The closest comparable providers are St Mary's Birth Centre (0.0 miles), Leicester General Hospital (12.7 miles), PCN Paramedic Home-visiting Service - K2 Healthcare Ltd (14.0 miles). Each has a full profile on this site with contact details and registration information.

Can I refer myself, or do I need my GP?

Many community services — physiotherapy, podiatry and continence clinics in particular — accept self-referral. Phone the service and ask; if a GP referral is required, the call will still tell you exactly what to request.

Who qualifies for district nursing at home?

Broadly, people who are housebound or whose nursing need is best met at home — wound care, catheters, injections, palliative care.

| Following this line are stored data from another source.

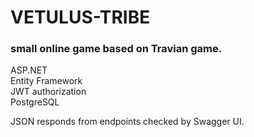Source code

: # VETULUS-TRIBE

### small online game based on Travian game.

ASP.NET \
Entity Framework \
JWT authorization \
PostgreSQL

JSON responds from endpoints checked by Swagger UI.
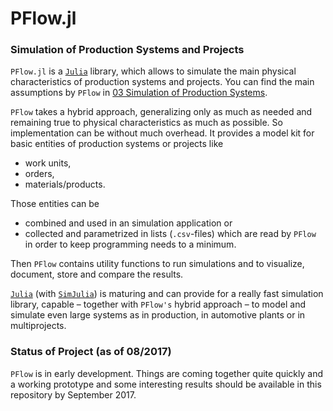 # PFlow.jl

### Simulation of Production Systems and Projects

`PFlow.jl` is a [`Julia`](https://julialang.org) library, which allows to
simulate the main physical characteristics of production systems and projects.
You can find the main assumptions by `PFlow` in [03 Simulation of Production Systems](http://localhost:8888/notebooks/docs/notebooks/03%20Simulation%20of%20Production%20Systems.ipynb).

`PFlow` takes a hybrid approach, generalizing only as much as needed and remaining
true to physical characteristics as much as possible. So implementation can
be without much overhead. It provides a model kit for basic entities of production
systems or projects like

- work units,
- orders,
- materials/products.

Those entities can be

- combined and used in an simulation application or
- collected and parametrized in lists (`.csv`-files) which are read by `PFlow` in
order to keep programming needs to a minimum.

Then `PFlow` contains utility functions to run simulations and to visualize,
document, store and compare the results. 

[`Julia`](https://julialang.org) (with [`SimJulia`](https://github.com/BenLauwens/SimJulia.jl))
is maturing and can provide for a really fast simulation library, capable –
together with `PFlow's` hybrid approach – to model and simulate even large systems
as in production, in automotive plants or in multiprojects.

### Status of Project (as of 08/2017)

`PFlow` is in early development. Things are coming together quite quickly and a
working prototype and some interesting results should be available in this
repository by September 2017.
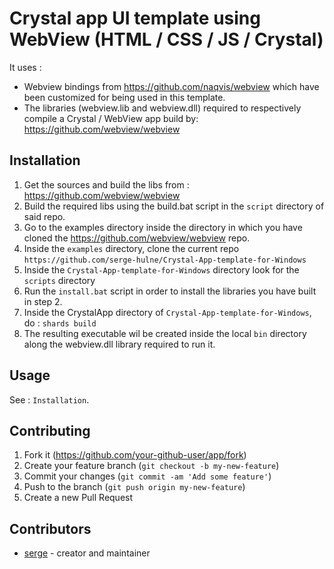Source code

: # Crystal app UI template using WebView (HTML / CSS / JS / Crystal)

It uses : 
- Webview bindings from https://github.com/naqvis/webview which have been customized for being used in this template.
- The libraries (webview.lib and webview.dll) required to respectively compile a Crystal / WebView app build by: https://github.com/webview/webview

## Installation

1. Get the sources and build the libs from : https://github.com/webview/webview 
2. Build the required libs using the build.bat script in the `script` directory of said repo.
4. Go to the examples directory inside the directory in which you have cloned the https://github.com/webview/webview repo.
5. Inside the `examples` directory, clone the current repo `https://github.com/serge-hulne/Crystal-App-template-for-Windows`
6. Inside the `Crystal-App-template-for-Windows` directory look for the `scripts` directory
7. Run the `install.bat` script in order to install the libraries you have built in step 2.
8. Inside the CrystalApp directory of `Crystal-App-template-for-Windows`, do : `shards build`
9. The resulting executable wil be created inside the local `bin` directory along the webview.dll library required to run it.  


## Usage

See : `Installation`.



## Contributing

1. Fork it (<https://github.com/your-github-user/app/fork>)
2. Create your feature branch (`git checkout -b my-new-feature`)
3. Commit your changes (`git commit -am 'Add some feature'`)
4. Push to the branch (`git push origin my-new-feature`)
5. Create a new Pull Request

## Contributors

- [serge](https://github.com/your-github-user) - creator and maintainer
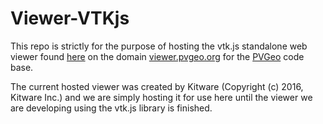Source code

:# Viewer-VTKjs
This repo is strictly for the purpose of hosting the vtk.js standalone web viewer found [here](https://kitware.github.io/vtk-js/examples/StandaloneSceneLoader.html) on the domain [viewer.pvgeo.org](http://viewer.pvgeo.org) for the [PVGeo](https://github.com/OpenGeoVis/PVGeo) code base.

The current hosted viewer was created by Kitware (Copyright (c) 2016, Kitware Inc.) and we are simply hosting it for use here until the viewer we are developing using the vtk.js library is finished.
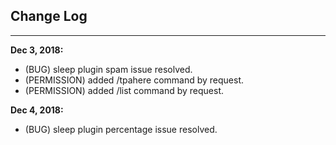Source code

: ## Change Log
***
**Dec 3, 2018:**
* (BUG) sleep plugin spam issue resolved.
* (PERMISSION) added /tpahere command by request.
* (PERMISSION) added /list command by request.

**Dec 4, 2018:**
* (BUG) sleep plugin percentage issue resolved.
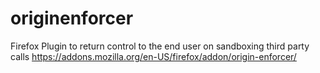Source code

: # originenforcer
Firefox Plugin to return control to the end user on sandboxing third party calls
https://addons.mozilla.org/en-US/firefox/addon/origin-enforcer/
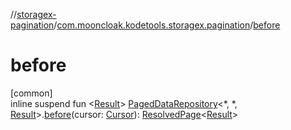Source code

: //[storagex-pagination](../../index.md)/[com.mooncloak.kodetools.storagex.pagination](index.md)/[before](before.md)

# before

[common]\
inline suspend fun &lt;[Result](before.md)&gt; [PagedDataRepository](-paged-data-repository/index.md)&lt;*, *, [Result](before.md)&gt;.[before](before.md)(cursor: [Cursor](-cursor/index.md)): [ResolvedPage](-resolved-page/index.md)&lt;[Result](before.md)&gt;
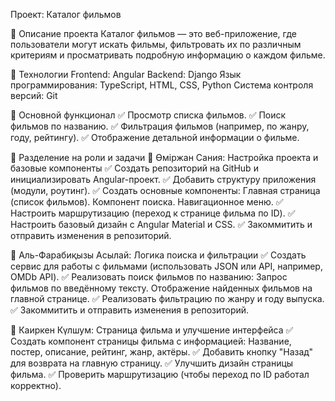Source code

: Проект: Каталог фильмов

📌 Описание проекта
Каталог фильмов — это веб-приложение, где пользователи могут искать фильмы, фильтровать их по различным критериям и просматривать подробную информацию о каждом фильме.

📌 Технологии
Frontend: Angular
Backend: Django
Язык программирования: TypeScript, HTML, CSS, Python
Система контроля версий: Git 

📌 Основной функционал
✅ Просмотр списка фильмов.
✅ Поиск фильмов по названию.
✅ Фильтрация фильмов (например, по жанру, году, рейтингу).
✅ Отображение детальной информации о фильме.

📌 Разделение на роли и задачи
👤 Өміржан Сания: Настройка проекта и базовые компоненты
✅ Создать репозиторий на GitHub и инициализировать Angular-проект.
✅ Добавить структуру приложения (модули, роутинг).
✅ Создать основные компоненты:
Главная страница (список фильмов).
Компонент поиска.
Навигационное меню.
✅ Настроить маршрутизацию (переход к странице фильма по ID).
✅ Настроить базовый дизайн с Angular Material и CSS.
✅ Закоммитить и отправить изменения в репозиторий.

👤 Аль-Фарабиқызы Асылай: Логика поиска и фильтрации
✅ Создать сервис для работы с фильмами (использовать JSON или API, например, OMDb API).
✅ Реализовать поиск фильмов по названию:
Запрос фильмов по введённому тексту.
Отображение найденных фильмов на главной странице.
✅ Реализовать фильтрацию по жанру и году выпуска.
✅ Закоммитить и отправить изменения в репозиторий.

👤 Каиркен Күлшум: Страница фильма и улучшение интерфейса
✅ Создать компонент страницы фильма с информацией:
Название, постер, описание, рейтинг, жанр, актёры.
✅ Добавить кнопку "Назад" для возврата на главную страницу.
✅ Улучшить дизайн страницы фильма.
✅ Проверить маршрутизацию (чтобы переход по ID работал корректно).
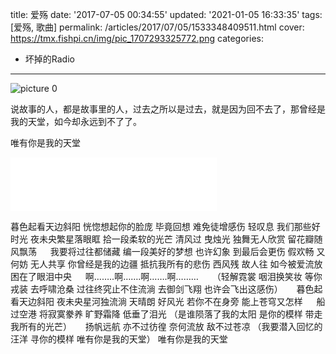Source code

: title: 爱殇
date: '2017-07-05 00:34:55'
updated: '2021-01-05 16:33:35'
tags: [爱殇, 歌曲]
permalink: /articles/2017/07/05/1533348409511.html
cover: https://tmx.fishpi.cn/img/pic_1707293325772.png
categories: 
- 坏掉的Radio

---
![picture 0](https://tmx.fishpi.cn/img/pic_1707293325772.png)  


说故事的人，都是故事里的人，过去之所以是过去，就是因为回不去了，那曾经是我的天堂，如今却永远到不了了。

唯有你是我的天堂

<!--more-->

<iframe frameborder="no" border="0" marginwidth="0" marginheight="0" width=330 height=86 src="//music.163.com/outchain/player?type=2&id=32957786&auto=1&height=66"></iframe>

> 

暮色起看天边斜阳 恍惚想起你的脸庞
毕竟回想 难免徒增感伤 轻叹息 我们那些好时光
夜未央繁星落眼眶 拾一段柔软的光芒
清风过 曳烛光 独舞无人欣赏 留花瓣随风飘荡
&emsp;
我要将过往都储藏 编一段美好的梦想
也许幻象 到最后会更伤 假欢畅 又何妨 无人共享
你曾经是我的边疆 抵抗我所有的悲伤
西风残 故人往 如今被爱流放 困在了眼泪中央
&emsp;
啊……..啊…….啊…….啊………
&emsp;
（轻解霓裳 咽泪换笑妆 等你戎装 去呼啸沧桑
过往终究止不住流淌 去御剑飞翔 也许会飞出这感伤）
&emsp;
暮色起看天边斜阳 夜未央星河独流淌
天晴朗 好风光 若你不在身旁 能上苍穹又怎样
&emsp;
船过空港 将寂寞豢养 旷野霜降 低垂了泪光
（是谁陨落了我的太阳 是你的模样 带走我所有的光芒）
&emsp;
扬帆远航 亦不过彷徨 奈何流放 敌不过苍凉
（我要潜入回忆的汪洋 寻你的模样 唯有你是我的天堂）
唯有你是我的天堂
&emsp;
&nbsp;

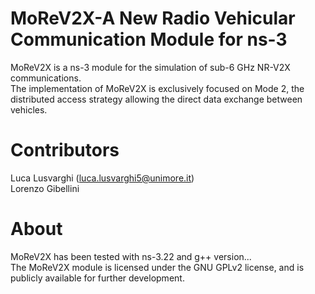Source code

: # MoReV2X-A New Radio Vehicular Communication Module for ns-3
MoReV2X is a ns-3 module for the simulation of sub-6 GHz NR-V2X communications.  
The implementation of MoReV2X is exclusively focused on Mode 2, the distributed access strategy allowing the direct data exchange between vehicles.

# Contributors
Luca Lusvarghi (luca.lusvarghi5@unimore.it)  
Lorenzo Gibellini

# About
MoReV2X has been tested with ns-3.22 and g++ version...  
The MoReV2X module is licensed under the GNU GPLv2 license, and is publicly available for further development.
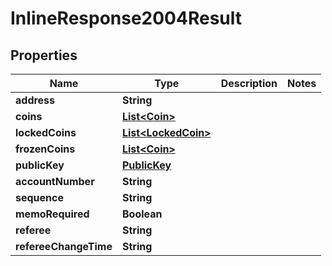 
# InlineResponse2004Result

## Properties
Name | Type | Description | Notes
------------ | ------------- | ------------- | -------------
**address** | **String** |  | 
**coins** | [**List&lt;Coin&gt;**](Coin.md) |  | 
**lockedCoins** | [**List&lt;LockedCoin&gt;**](LockedCoin.md) |  | 
**frozenCoins** | [**List&lt;Coin&gt;**](Coin.md) |  | 
**publicKey** | [**PublicKey**](PublicKey.md) |  | 
**accountNumber** | **String** |  | 
**sequence** | **String** |  | 
**memoRequired** | **Boolean** |  | 
**referee** | **String** |  | 
**refereeChangeTime** | **String** |  | 



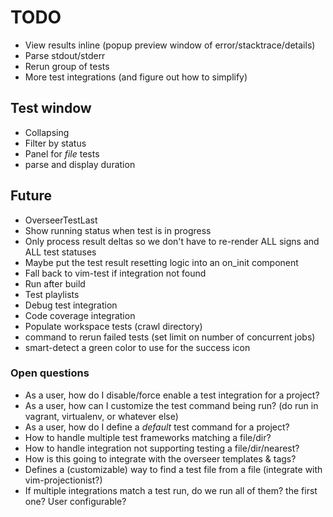 # TODO

- View results inline (popup preview window of error/stacktrace/details)
- Parse stdout/stderr
- Rerun group of tests
- More test integrations (and figure out how to simplify)

## Test window

- Collapsing
- Filter by status
- Panel for _file_ tests
- parse and display duration

## Future

- OverseerTestLast
- Show running status when test is in progress
- Only process result deltas so we don't have to re-render ALL signs and ALL test statuses
- Maybe put the test result resetting logic into an on_init component
- Fall back to vim-test if integration not found
- Run after build
- Test playlists
- Debug test integration
- Code coverage integration
- Populate workspace tests (crawl directory)
- command to rerun failed tests (set limit on number of concurrent jobs)
- smart-detect a green color to use for the success icon

### Open questions

- As a user, how do I disable/force enable a test integration for a project?
- As a user, how can I customize the test command being run? (do run in vagrant, virtualenv, or whatever else)
- As a user, how do I define a _default_ test command for a project?
- How to handle multiple test frameworks matching a file/dir?
- How to handle integration not supporting testing a file/dir/nearest?
- How is this going to integrate with the overseer templates & tags?
- Defines a (customizable) way to find a test file from a file (integrate with vim-projectionist?)
- If multiple integrations match a test run, do we run all of them? the first one? User configurable?
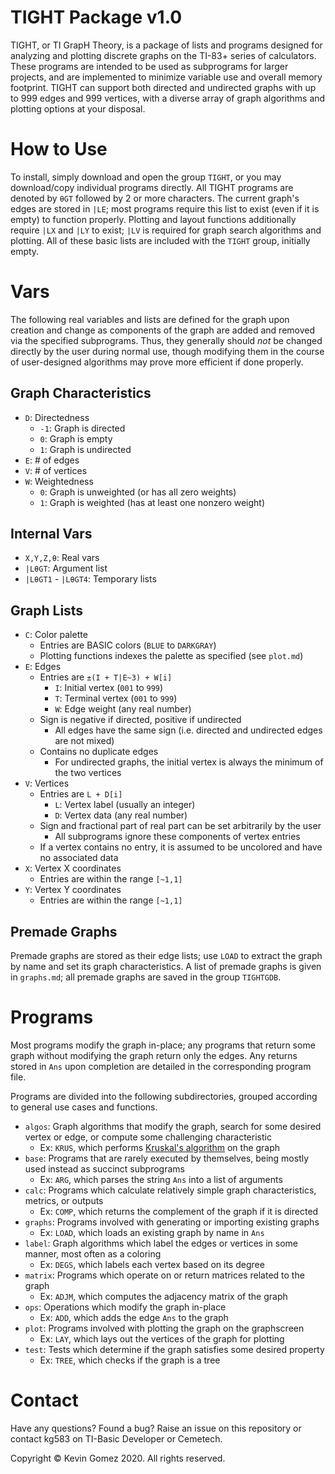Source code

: # TIGHT Package v1.0
TIGHT, or TI GrapH Theory, is a package of lists and programs designed for analyzing and plotting discrete graphs on the TI-83+ series of calculators. These programs are intended to be used as subprograms for larger projects, and are implemented to minimize variable use and overall memory footprint. TIGHT can support both directed and undirected graphs with up to 999 edges and 999 vertices, with a diverse array of graph algorithms and plotting options at your disposal.

# How to Use

To install, simply download and open the group `TIGHT`, or you may download/copy individual programs directly. All TIGHT programs are denoted by `θGT` followed by 2 or more characters. The current graph's edges are stored in `|LE`; most programs require this list to exist (even if it is empty) to function properly. Plotting and layout functions additionally require `|LX` and `|LY` to exist; `|LV` is required for graph search algorithms and plotting. All of these basic lists are included with the `TIGHT` group, initially empty.

# Vars
The following real variables and lists are defined for the graph upon creation and change as components of the graph are added and removed via the specified subprograms. Thus, they generally should _not_ be changed directly by the user during normal use, though modifying them in the course of user-designed algorithms may prove more efficient if done properly.

## Graph Characteristics
* `D`: Directedness
	* `-1`: Graph is directed
	* `0`: Graph is empty
	* `1`: Graph is undirected
* `E`: # of edges
* `V`: # of vertices
* `W`: Weightedness
	* `0`: Graph is unweighted (or has all zero weights)
	* `1`: Graph is weighted (has at least one nonzero weight)

## Internal Vars
* `X,Y,Z,θ`: Real vars
* `|LθGT`: Argument list
* `|LθGT1` - `|LθGT4`: Temporary lists

## Graph Lists
*	`C`: Color palette
	* Entries are BASIC colors (`BLUE` to `DARKGRAY`)
	* Plotting functions indexes the palette as specified (see `plot.md`)
* `E`: Edges
	* Entries are `±(I + T|E~3) + W[i]`
		* `I`: Initial vertex (`001` to `999`)
		* `T`: Terminal vertex (`001` to `999`)
		* `W`: Edge weight (any real number)
	* Sign is negative if directed, positive if undirected
		* All edges have the same sign (i.e. directed and undirected edges are not mixed)
	* Contains no duplicate edges
		* For undirected graphs, the initial vertex is always the minimum of the two vertices
* `V`: Vertices
	* Entries are `L + D[i]`
		* `L`: Vertex label (usually an integer)
		* `D`: Vertex data (any real number)
	* Sign and fractional part of real part can be set arbitrarily by the user
		* All subprograms ignore these components of vertex entries
	* If a vertex contains no entry, it is assumed to be uncolored and have no associated data
* `X`: Vertex X coordinates
	* Entries are within the range `[~1,1]`
* `Y`: Vertex Y coordinates
	* Entries are within the range `[~1,1]`

## Premade Graphs
Premade graphs are stored as their edge lists; use `LOAD` to extract the graph by name and set its graph characteristics.
A list of premade graphs is given in `graphs.md`; all premade graphs are saved in the group `TIGHTGDB`.

# Programs
Most programs modify the graph in-place; any programs that return some graph without modifying the graph return only the edges.
Any returns stored in `Ans` upon completion are detailed in the corresponding program file.

Programs are divided into the following subdirectories, grouped according to general use cases and functions.
* `algos`: Graph algorithms that modify the graph, search for some desired vertex or edge, or compute some challenging characteristic
	* Ex: `KRUS`, which performs [Kruskal's algorithm](https://en.wikipedia.org/wiki/Kruskal%27s_algorithm) on the graph
* `base`: Programs that are rarely executed by themselves, being mostly used instead as succinct subprograms
	* Ex: `ARG`, which parses the string `Ans` into a list of arguments
* `calc`: Programs which calculate relatively simple graph characteristics, metrics, or outputs
	* Ex: `COMP`, which returns the complement of the graph if it is directed
* `graphs`: Programs involved with generating or importing existing graphs
	* Ex: `LOAD`, which loads an existing graph by name in `Ans`
* `label`: Graph algorithms which label the edges or vertices in some manner, most often as a coloring
	* Ex: `DEGS`, which labels each vertex based on its degree
* `matrix`: Programs which operate on or return matrices related to the graph
	* Ex: `ADJM`, which computes the adjacency matrix of the graph
* `ops`: Operations which modify the graph in-place
	* Ex: `ADD`, which adds the edge `Ans` to the graph
* `plot`: Programs involved with plotting the graph on the graphscreen
	* Ex: `LAY`, which lays out the vertices of the graph for plotting
* `test`: Tests which determine if the graph satisfies some desired property
	* Ex: `TREE`, which checks if the graph is a tree

# Contact
Have any questions? Found a bug?
Raise an issue on this repository or contact kg583 on TI-Basic Developer or Cemetech.

Copyright © Kevin Gomez 2020. All rights reserved.
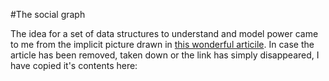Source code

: #The social graph

The idea for a set of data structures to understand and model power came to me from the implicit picture drawn in [this wonderful articile](https://www.newscientist.com/article/mg22329850-600-end-of-nations-is-there-an-alternative-to-countries/?utm_source=NSNS&utm_medium=SOC&utm_campaign=hoot&cmpid=SOC%7CNSNS%7C2016-GLOBAL-hoot).  In case the article has been removed, taken down or the link has simply disappeared, I have copied it's contents here:


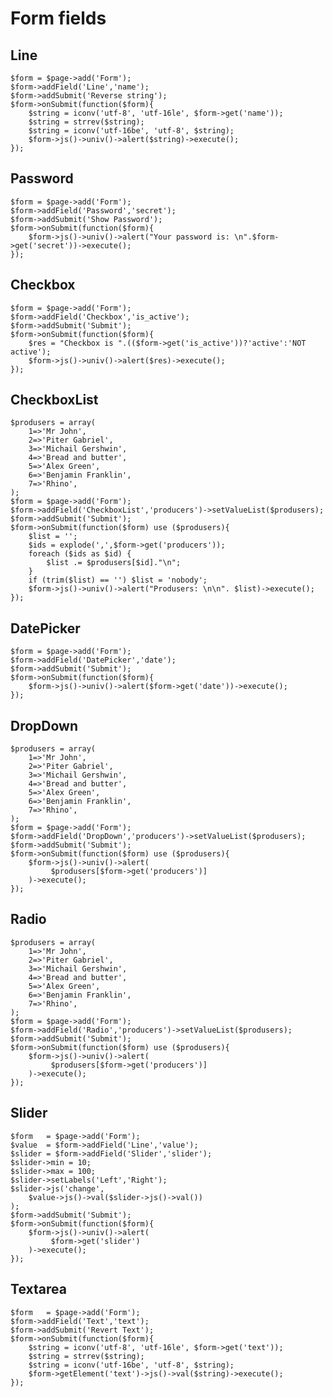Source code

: # Form fields

## Line

    $form = $page->add('Form');
    $form->addField('Line','name');
    $form->addSubmit('Reverse string');
    $form->onSubmit(function($form){
        $string = iconv('utf-8', 'utf-16le', $form->get('name'));
        $string = strrev($string);
        $string = iconv('utf-16be', 'utf-8', $string);
        $form->js()->univ()->alert($string)->execute();
    });

## Password

    $form = $page->add('Form');
    $form->addField('Password','secret');
    $form->addSubmit('Show Password');
    $form->onSubmit(function($form){
        $form->js()->univ()->alert("Your password is: \n".$form->get('secret'))->execute();
    });

## Checkbox

    $form = $page->add('Form');
    $form->addField('Checkbox','is_active');
    $form->addSubmit('Submit');
    $form->onSubmit(function($form){
        $res = "Checkbox is ".(($form->get('is_active'))?'active':'NOT active');
        $form->js()->univ()->alert($res)->execute();
    });

## CheckboxList

    $produsers = array(
        1=>'Mr John',
        2=>'Piter Gabriel',
        3=>'Michail Gershwin',
        4=>'Bread and butter',
        5=>'Alex Green',
        6=>'Benjamin Franklin',
        7=>'Rhino',
    );
    $form = $page->add('Form');
    $form->addField('CheckboxList','producers')->setValueList($produsers);
    $form->addSubmit('Submit');
    $form->onSubmit(function($form) use ($produsers){
        $list = '';
        $ids = explode(',',$form->get('producers'));
        foreach ($ids as $id) {
            $list .= $produsers[$id]."\n";
        }
        if (trim($list) == '') $list = 'nobody';
        $form->js()->univ()->alert("Produsers: \n\n". $list)->execute();
    });

## DatePicker

    $form = $page->add('Form');
    $form->addField('DatePicker','date');
    $form->addSubmit('Submit');
    $form->onSubmit(function($form){
        $form->js()->univ()->alert($form->get('date'))->execute();
    });

## DropDown

    $produsers = array(
        1=>'Mr John',
        2=>'Piter Gabriel',
        3=>'Michail Gershwin',
        4=>'Bread and butter',
        5=>'Alex Green',
        6=>'Benjamin Franklin',
        7=>'Rhino',
    );
    $form = $page->add('Form');
    $form->addField('DropDown','producers')->setValueList($produsers);
    $form->addSubmit('Submit');
    $form->onSubmit(function($form) use ($produsers){
        $form->js()->univ()->alert(
             $produsers[$form->get('producers')]
        )->execute();
    });

## Radio

    $produsers = array(
        1=>'Mr John',
        2=>'Piter Gabriel',
        3=>'Michail Gershwin',
        4=>'Bread and butter',
        5=>'Alex Green',
        6=>'Benjamin Franklin',
        7=>'Rhino',
    );
    $form = $page->add('Form');
    $form->addField('Radio','producers')->setValueList($produsers);
    $form->addSubmit('Submit');
    $form->onSubmit(function($form) use ($produsers){
        $form->js()->univ()->alert(
             $produsers[$form->get('producers')]
        )->execute();
    });

## Slider

    $form   = $page->add('Form');
    $value  = $form->addField('Line','value');
    $slider = $form->addField('Slider','slider');
    $slider->min = 10;
    $slider->max = 100;
    $slider->setLabels('Left','Right');
    $slider->js('change',
        $value->js()->val($slider->js()->val())
    );
    $form->addSubmit('Submit');
    $form->onSubmit(function($form){
        $form->js()->univ()->alert(
             $form->get('slider')
        )->execute();
    });

## Textarea

    $form   = $page->add('Form');
    $form->addField('Text','text');
    $form->addSubmit('Revert Text');
    $form->onSubmit(function($form){
        $string = iconv('utf-8', 'utf-16le', $form->get('text'));
        $string = strrev($string);
        $string = iconv('utf-16be', 'utf-8', $string);
        $form->getElement('text')->js()->val($string)->execute();
    });














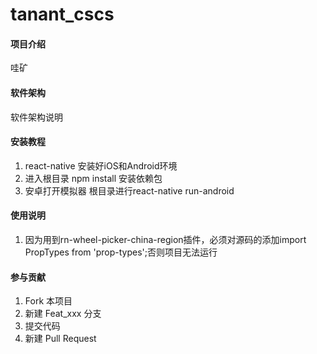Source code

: # tanant_cscs

#### 项目介绍
哇矿

#### 软件架构
软件架构说明


#### 安装教程

1. react-native 安装好iOS和Android环境
2. 进入根目录 npm install 安装依赖包
3. 安卓打开模拟器 根目录进行react-native run-android

#### 使用说明

1. 因为用到rn-wheel-picker-china-region插件，必须对源码的添加import PropTypes from 'prop-types';否则项目无法运行

#### 参与贡献

1. Fork 本项目
2. 新建 Feat_xxx 分支
3. 提交代码
4. 新建 Pull Request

Referral usually comes from the GP practice or hospital, and families can prompt it directly.

Is equipment for home care free?

Yes, where assessed as needed: community equipment services loan beds, mattresses, commodes and mobility aids free of charge after an occupational therapy or nursing assessment. Ask for the assessment before purchasing anything substantial.

Does Melton Mowbray Hospital treat NHS or private patients?

The public register does not record funding routes, and many providers serve both. Phone the service for the current position — NHS availability in particular changes as capacity fills and reopens, so today's answer beats anything a directory can cache.

Where does the information on this page come from?

Core details — name, address, registration, provider and specialisms — come from the Care Quality Commission register (Open Government Licence v3.0) and are refreshed monthly. Guidance sections reflect how services of this type work across the UK. Always confirm time-sensitive details such as opening hours directly with the provider.